Ministro das Relações Exteriores de Cuba, Bruno Rodríguez, se posicionou na rede social X contra as recentes declarações de Trump

EUA: presidente americano afirmou que fluxo de petróleo e dinheiro venezuelanos para Havana seria interrompido (Enrique De La Osa/Reuters)

EUA: presidente americano afirmou que fluxo de petróleo e dinheiro venezuelanos para Havana seria interrompido (Enrique De La Osa/Reuters)

Rebecca Crepaldi
Rebecca Crepaldi

Repórter de finanças

Publicado em 11 de janeiro de 2026 às 14h33.

O ministro das Relações Exteriores de Cuba, Bruno Rodríguez, afirmou que o país "não recebe nem jamais recebeu compensação monetária ou material pelos serviços de segurança que tenha prestado a algum país”.

A declaração foi publicada na rede social X e é uma resposta às recentes publicações de Donald Trump, presidente dos EUA.

Mais cedo, Trump pressionou Cuba a “fazer um acordo” ou enfrentar consequências não especificadas, alertando que o fluxo de petróleo e dinheiro venezuelanos para Havana seria interrompido.

"NÃO HAVERÁ MAIS PETRÓLEO NEM DINHEIRO INDO PARA CUBA - ZERO!", disse Trump em sua plataforma Truth Social. "Sugiro fortemente que eles façam um acordo, ANTES QUE SEJA TARDE DEMAIS."

Horas depois, Rodríguez afirmou que “ao contrário dos EUA, não temos um governo que se preste ao mercenarismo, à chantagem ou à coerção militar contra outros Estados.”
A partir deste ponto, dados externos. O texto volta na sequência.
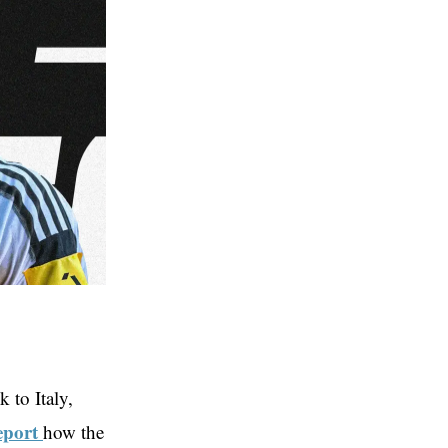
 to Italy,
eport
how the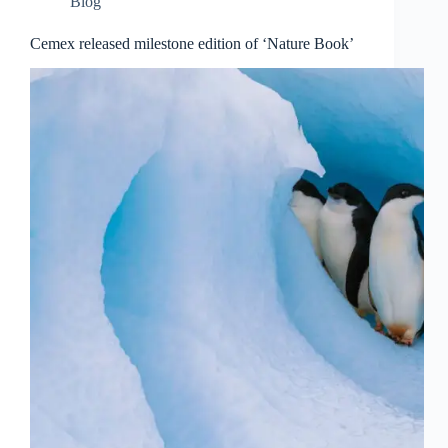
Blog
Cemex released milestone edition of ‘Nature Book’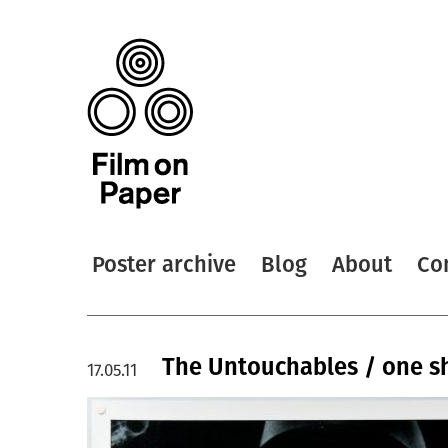
Poster archive
Blog
About
Co
The Untouchables / one s
17.05.11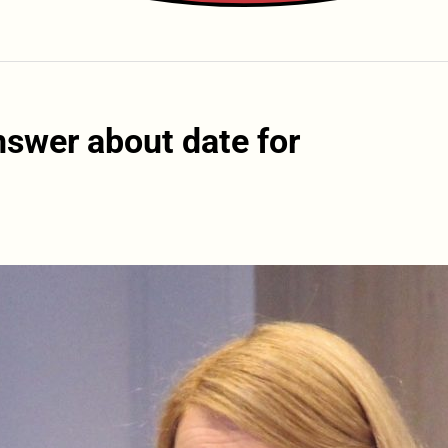
nswer about date for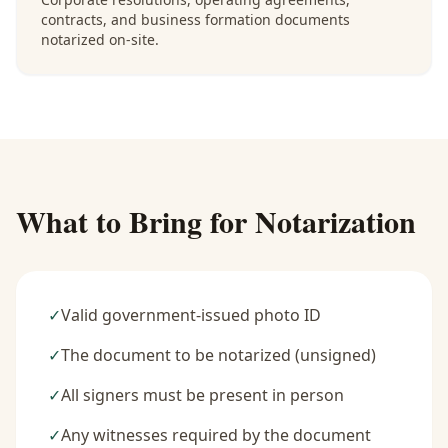
contracts, and business formation documents
notarized on-site.
What to Bring for Notarization
✓
Valid government-issued photo ID
✓
The document to be notarized (unsigned)
✓
All signers must be present in person
✓
Any witnesses required by the document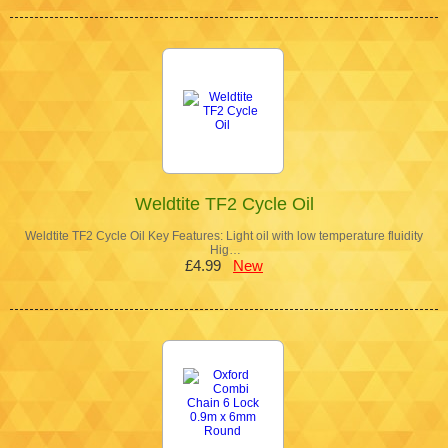
Weldtite TF2 Cycle Oil
Weldtite TF2 Cycle Oil Key Features: Light oil with low temperature fluidity
Hig…
£4.99
New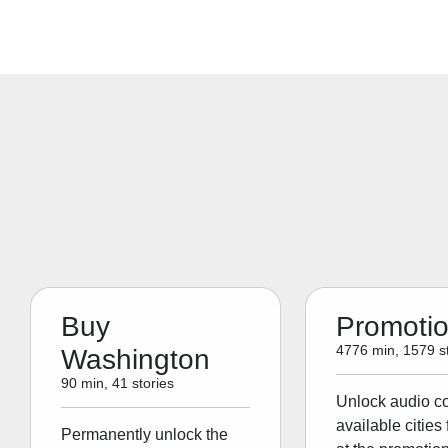
Buy
Promoti
4776 min, 1579 st
Washington
90 min, 41 stories
Unlock audio con
available cities 
Permanently unlock the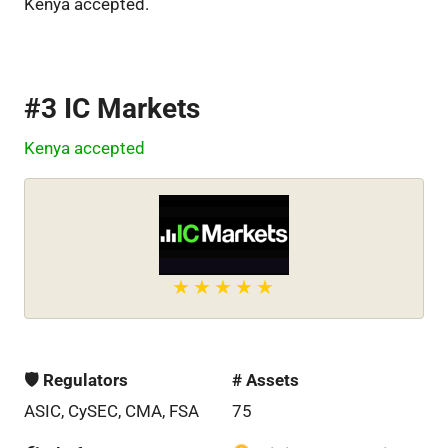
Kenya accepted.
#3 IC Markets
Kenya accepted
🛡 Regulators
# Assets
ASIC, CySEC, CMA, FSA
75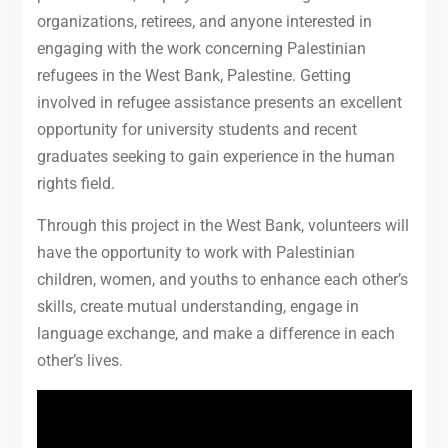
organizations, retirees, and anyone interested in
engaging with the work concerning Palestinian
refugees in the West Bank, Palestine. Getting
involved in refugee assistance presents an excellent
opportunity for university students and recent
graduates seeking to gain experience in the human
rights field.
Through this project in the West Bank, volunteers will
have the opportunity to work with Palestinian
children, women, and youths to enhance each other’s
skills, create mutual understanding, engage in
language exchange, and make a difference in each
other’s lives.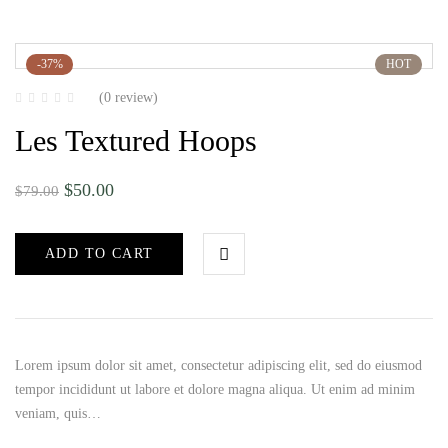
-37%
HOT
(0 review)
Les Textured Hoops
$
50.00
$
79.00
ADD TO CART
Lorem ipsum dolor sit amet, consectetur adipiscing elit, sed do eiusmod
tempor incididunt ut labore et dolore magna aliqua. Ut enim ad minim
veniam, quis…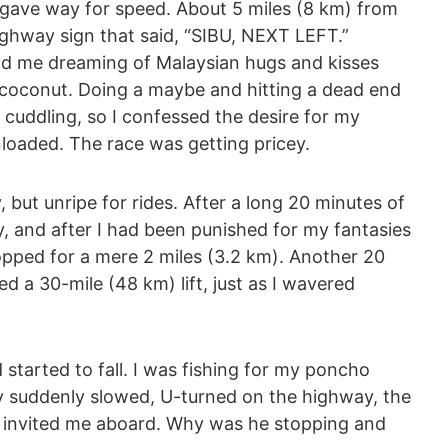
gave way for speed. About 5 miles (8 km) from
ighway sign that said, “SIBU, NEXT LEFT.”
 had me dreaming of Malaysian hugs and kisses
a coconut. Doing a maybe and hitting a dead end
cuddling, so I confessed the desire for my
nloaded. The race was getting pricey.
but unripe for rides. After a long 20 minutes of
, and after I had been punished for my fantasies
pped for a mere 2 miles (3.2 km). Another 20
ed a 30-mile (48 km) lift, just as I wavered
d started to fall. I was fishing for my poncho
 suddenly slowed, U-turned on the highway, the
e invited me aboard. Why was he stopping and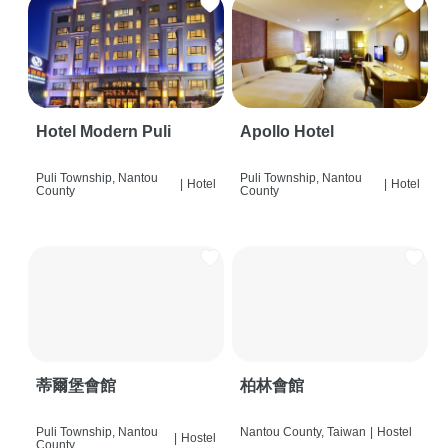
Hotel Modern Puli
Apollo Hotel
Puli Township, Nantou
Puli Township, Nantou
|
Hotel
|
Hotel
County
County
蒂爾堡會館
柏林會館
Puli Township, Nantou
Nantou County, Taiwan
|
Hostel
|
Hostel
County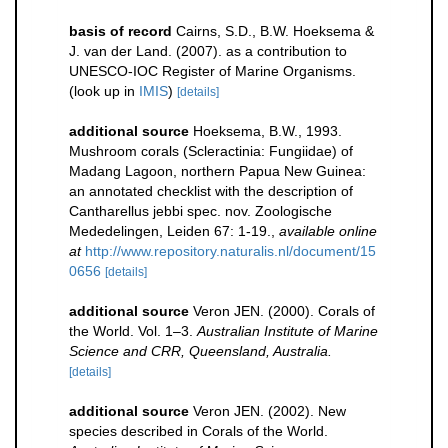
basis of record
Cairns, S.D., B.W. Hoeksema &
J. van der Land. (2007). as a contribution to
UNESCO-IOC Register of Marine Organisms.
(look up in
IMIS
)
[details]
additional source
Hoeksema, B.W., 1993.
Mushroom corals (Scleractinia: Fungiidae) of
Madang Lagoon, northern Papua New Guinea:
an annotated checklist with the description of
Cantharellus jebbi spec. nov. Zoologische
Mededelingen, Leiden 67: 1-19.
,
available online
at
http://www.repository.naturalis.nl/document/15
0656
[details]
additional source
Veron JEN. (2000). Corals of
the World. Vol. 1–3.
Australian Institute of Marine
Science and CRR, Queensland, Australia.
[details]
additional source
Veron JEN. (2002). New
species described in Corals of the World.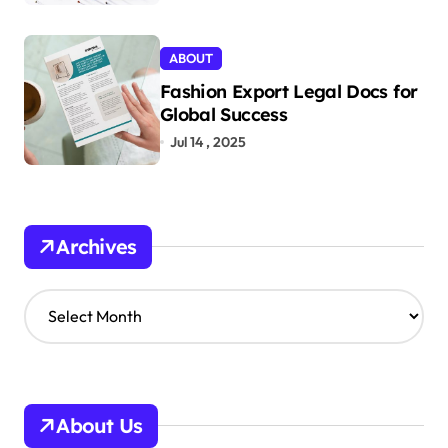
ABOUT
Fashion Export Legal Docs for
Global Success
Jul 14 , 2025
Archives
A
r
c
h
i
v
About Us
e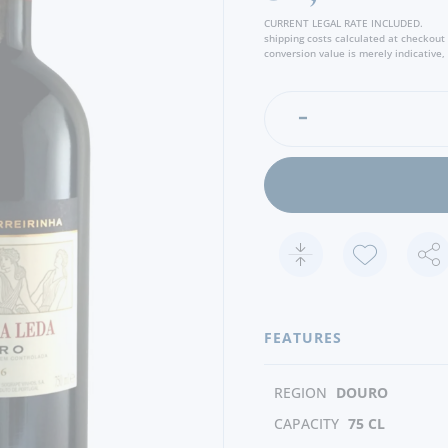
CURRENT LEGAL RATE INCLUDED.
shipping costs calculated at checkout
conversion value is merely indicative, 
FEATURES
REGION
DOURO
CAPACITY
75 CL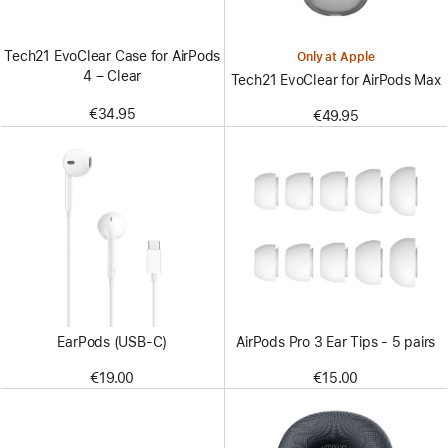
Tech21 EvoClear Case for AirPods
Only at Apple
4 – Clear
Tech21 EvoClear for AirPods Max
€34.95
€49.95
EarPods (USB-C)
AirPods Pro 3 Ear Tips - 5 pairs
€19.00
€15.00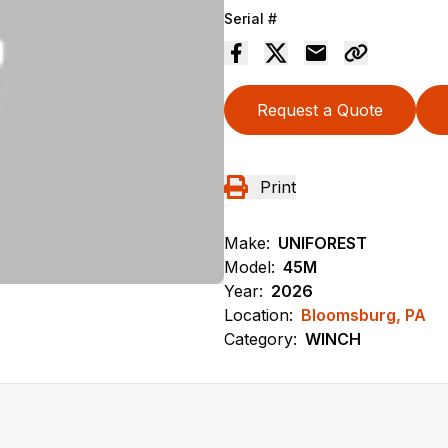
Serial #
Request a Quote
Print
Make:
UNIFOREST
Model:
45M
Year:
2026
Location:
Bloomsburg, PA
Category:
WINCH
Segundo ele, Cuba tem o direito absoluto de importar combustível daqueles mercados dispostos a exportá-lo e que exercem seu próprio direito de desenvolver suas relações comerciais sem a interferência ou a subordinação às medidas coercitivas unilaterais dos EUA.

“O direito e a justiça estão do lado de Cuba. Os EUA se comportam como um hegemon criminoso e descontrolado que ameaça a paz e a segurança, não apenas em Cuba e neste hemisfério, mas no mundo inteiro”, completou.